Le concept de « Françafrique », pour sa part, présente les avantages qu’on sait quand il s’agit de rendre seules responsables du sous-développement les anciennes puissances colonisatrices, dont la France en particulier. Il est vrai que la démagogie occidentale de la repentance pousse aussi dans ce sens. Le concept de « Françafrique » permet également de faire l’économie de l’étude des causes réelles du phénomène de sous-développement et aide à passer sous silence le rôle des minorités privilégiées prédatrices du Continent noir et de l’Afrique blanche du Nord-Ouest.

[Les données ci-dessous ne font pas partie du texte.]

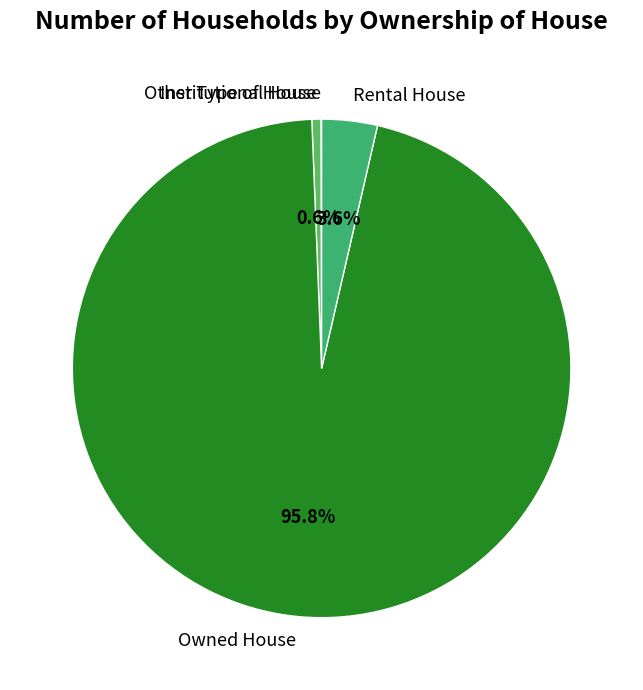

Is it true that Other Type of House is 11% of the pie?

False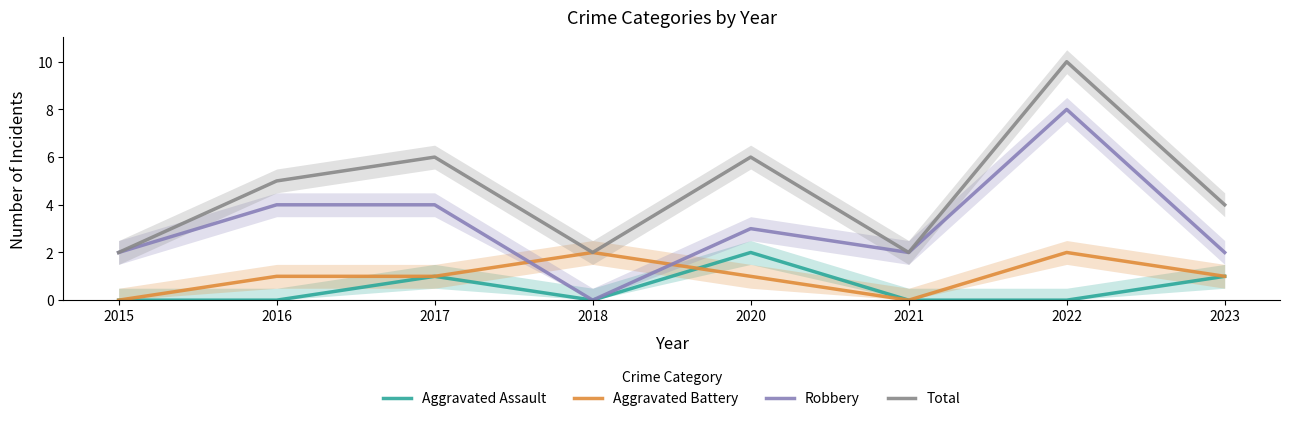

What is the difference between the maximum and second lowest values in the Aggravated Battery series?

2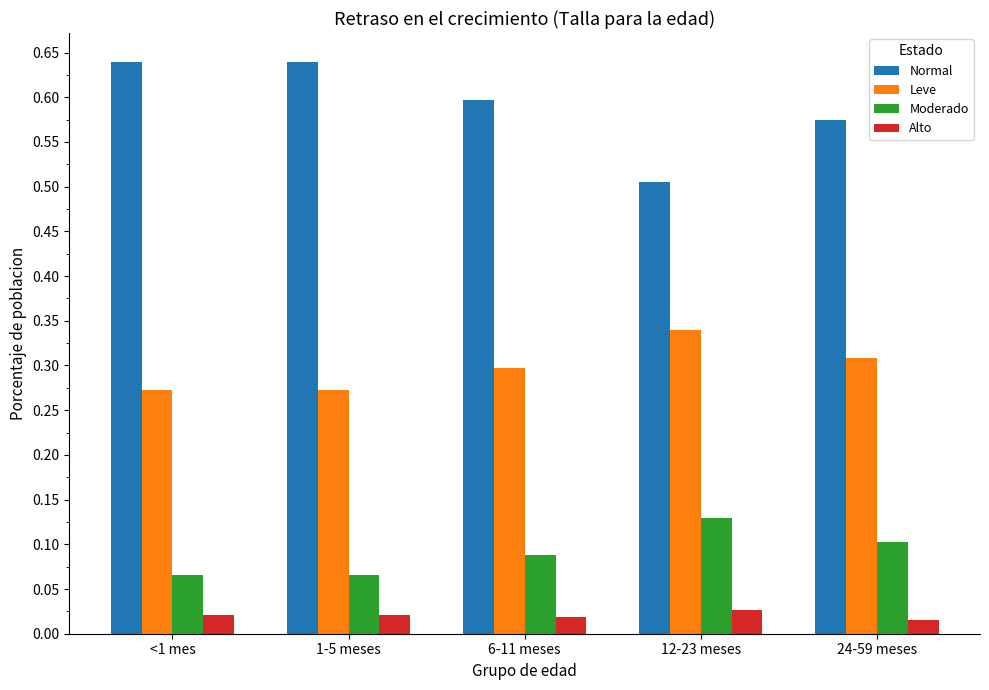

How many Normal values are between 0 and 1?

5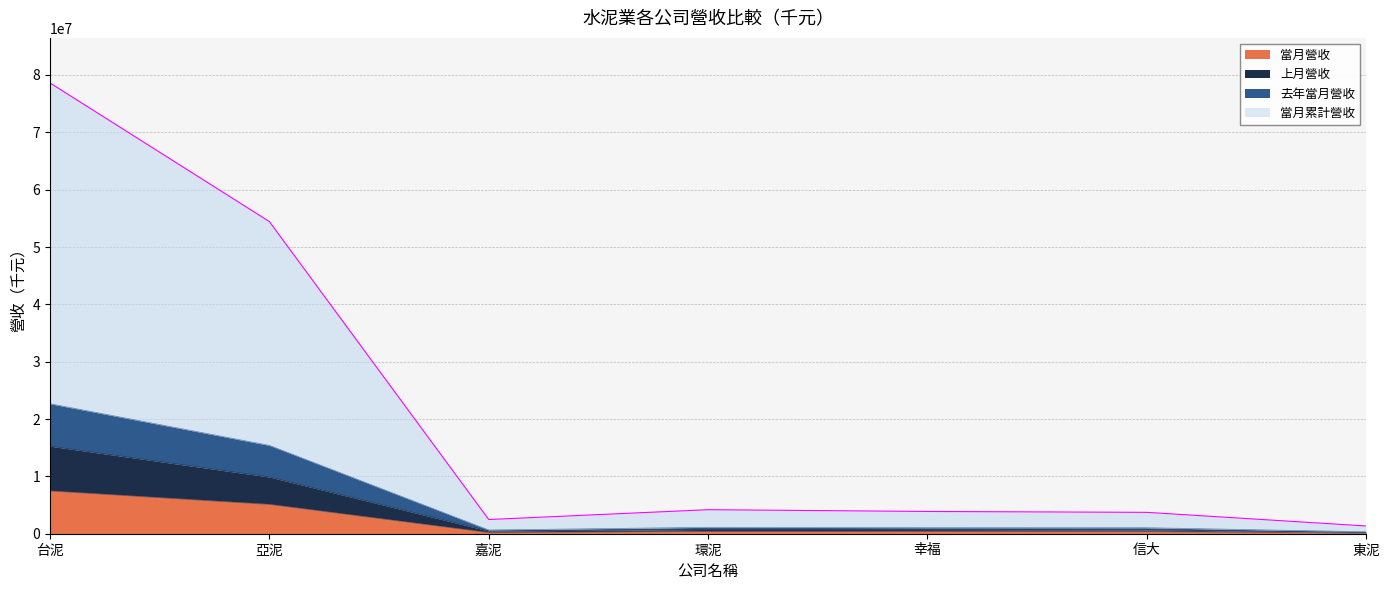

The 上月營收 series shows 743659 at 環泥. True or false?

True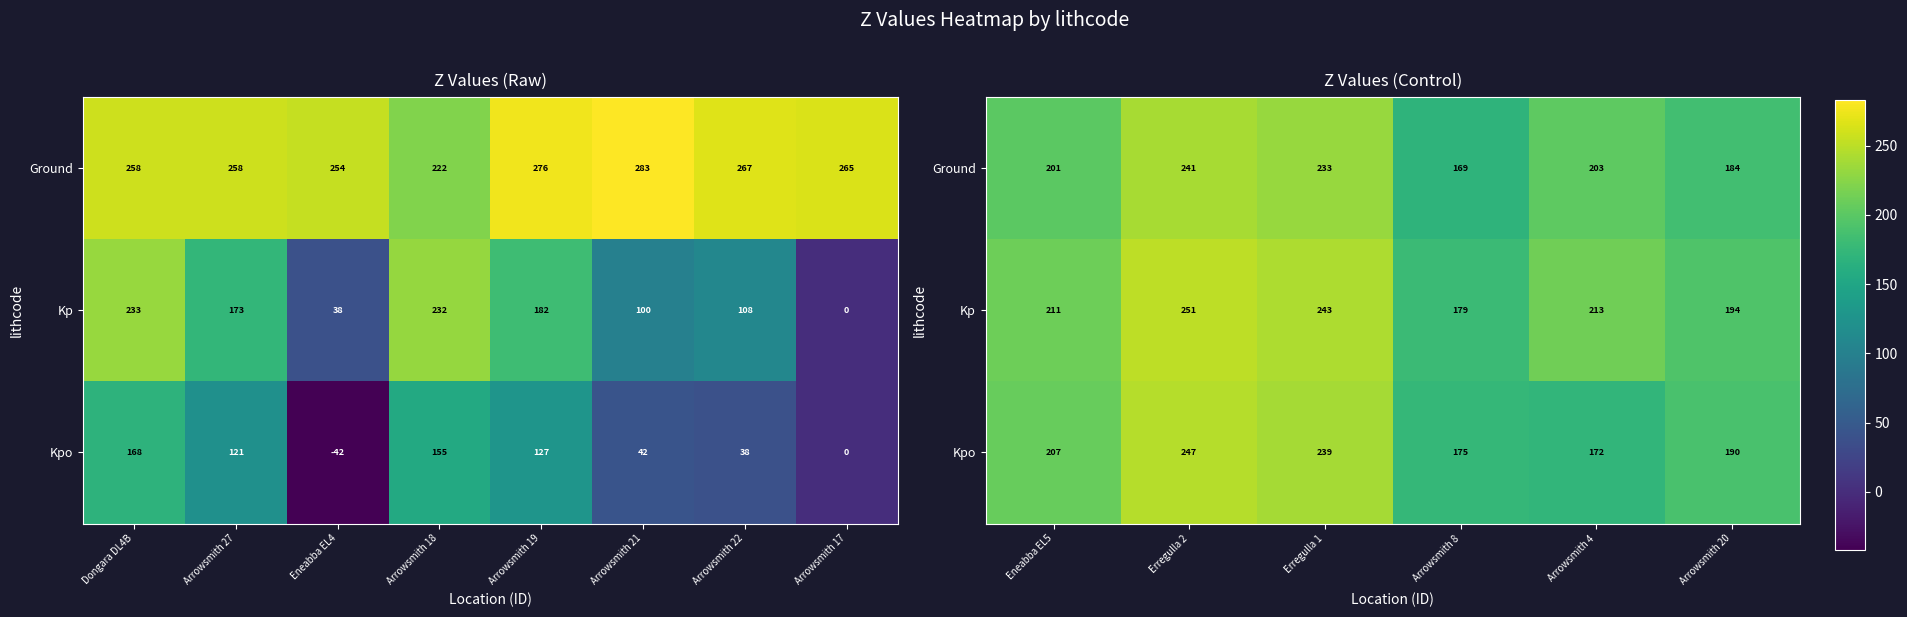

At which label does Ground reach its minimum?

Arrowsmith 8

Pour ce qui est de la « Chinafrique », c’est à la fois plus simple et plus compli­qué :

Tout d’abord, parce que la Chine est un pays où règne un capitalisme sauvage et qui est dirigé par un Parti communiste qui déclare sans vergogne qu’« il est glorieux de s’enrichir ». Mais il continue de se réclamer de l’économie socialiste de marché. On sait que malgré la chute du mur de Berlin, l’adjectif socialiste a encore droit de cité, au Nord comme au Sud.

Ensuite, parce que dénoncer la colonisation de plusieurs pays du tiers-monde par un pays du tiers-monde n’est pas idéologiquement simple, surtout pour des esprits encore marqués par la bipolarité de la guerre froide et imprégnés par des visions simplistes des rapports de force issus de la colonisation.

Enfin, parce que les intérêts chinois en Afrique sont, toutes proportions gardées, beaucoup moins importants que ceux des États-Unis ou de pays européens comme la France et le Royaume-Uni.

Il est vrai que l’Histoire ne s’efface pas si facilement. Mais on sait aussi qu’elle peut connaître d’importants et profonds infléchissements. Faut-il obligatoirement les regretter ? Rien ne peut en effet interdire au continent africain de s’ouvrir au monde, même si la mondialisation s’y avère néfaste aux intérêts occidentaux.

Il faut enfin remarquer que mondialisation signifie également compétition. Il est donc du devoir de l’Europe de faire les efforts nécessaires au maintien de son influence sur le Continent noir, si toutefois elle le désire. Cela nous semble utile et réaliste. Lénine avait l’habitude de dire : « Qui tient l’Afrique tient l’Europe. » C’est aux Européens d’apporter une réponse efficace mais aussi morale à ce défi du XXIe siècle.